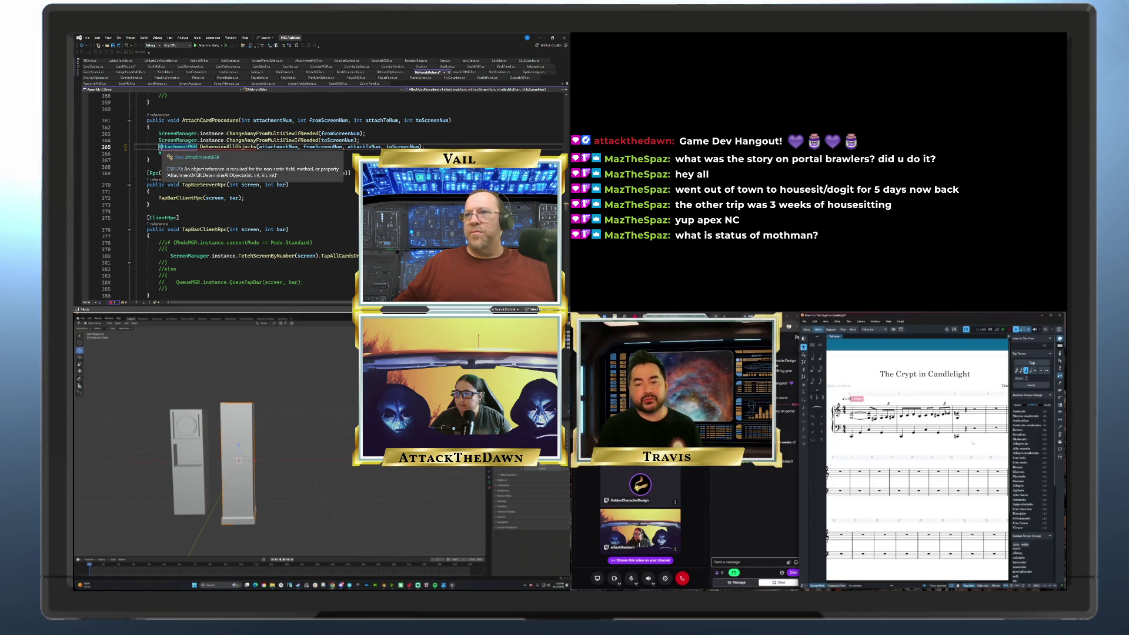
text(ScriptMGR.instance.a)
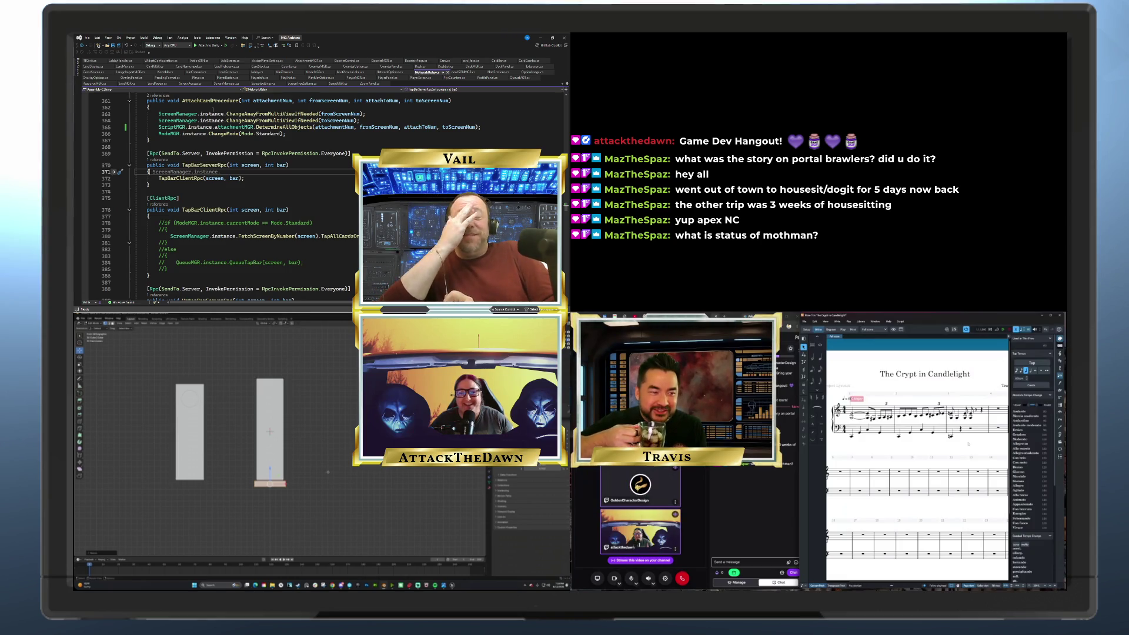
scroll(276, 429, up, 3)
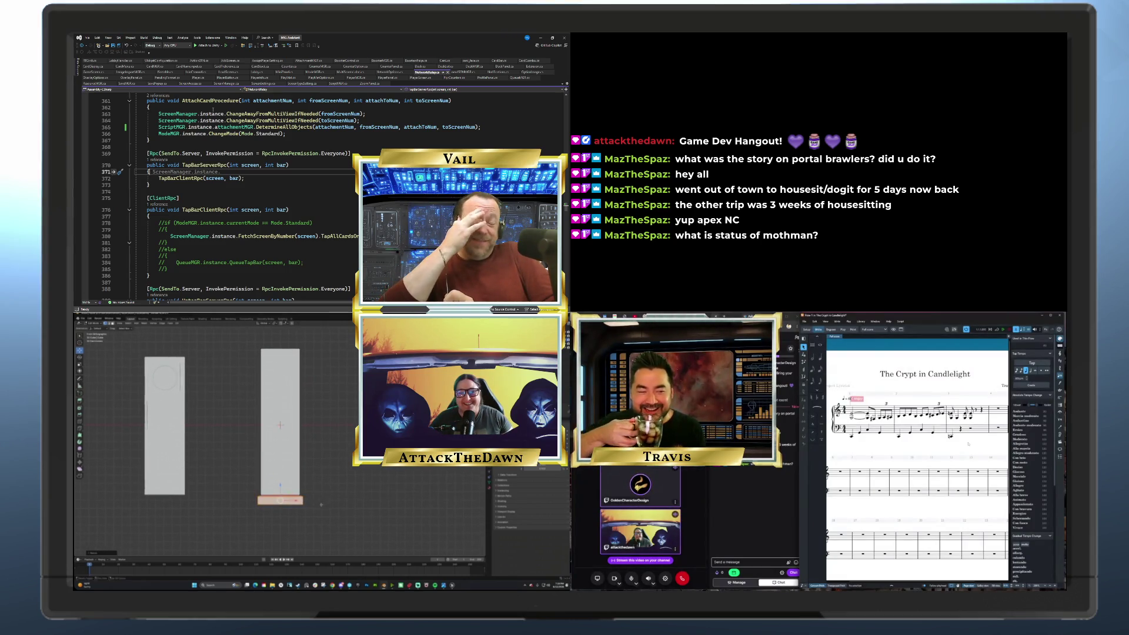
drag(308, 527, 332, 507)
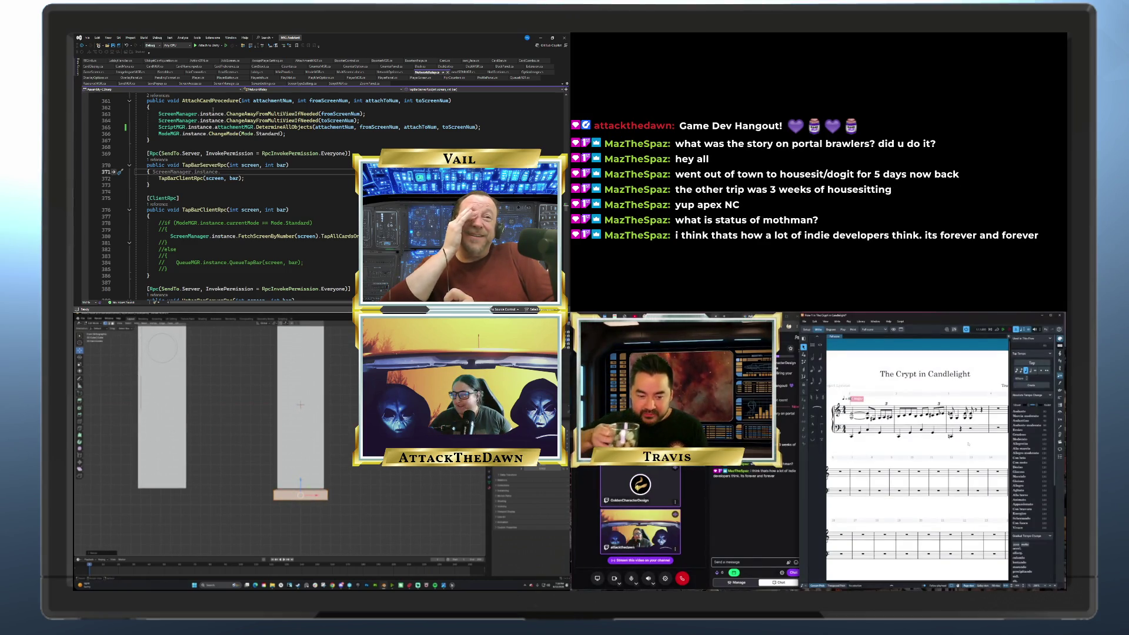
click(358, 494)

Task to complete: Leaving aside every picture, transcribe exactly the lines that run from the one with "scroll(276, 429, up, 3)" to the close of the listing above.

Solution to this problem:
scroll(276, 429, up, 3)
drag(308, 527, 332, 507)
click(358, 494)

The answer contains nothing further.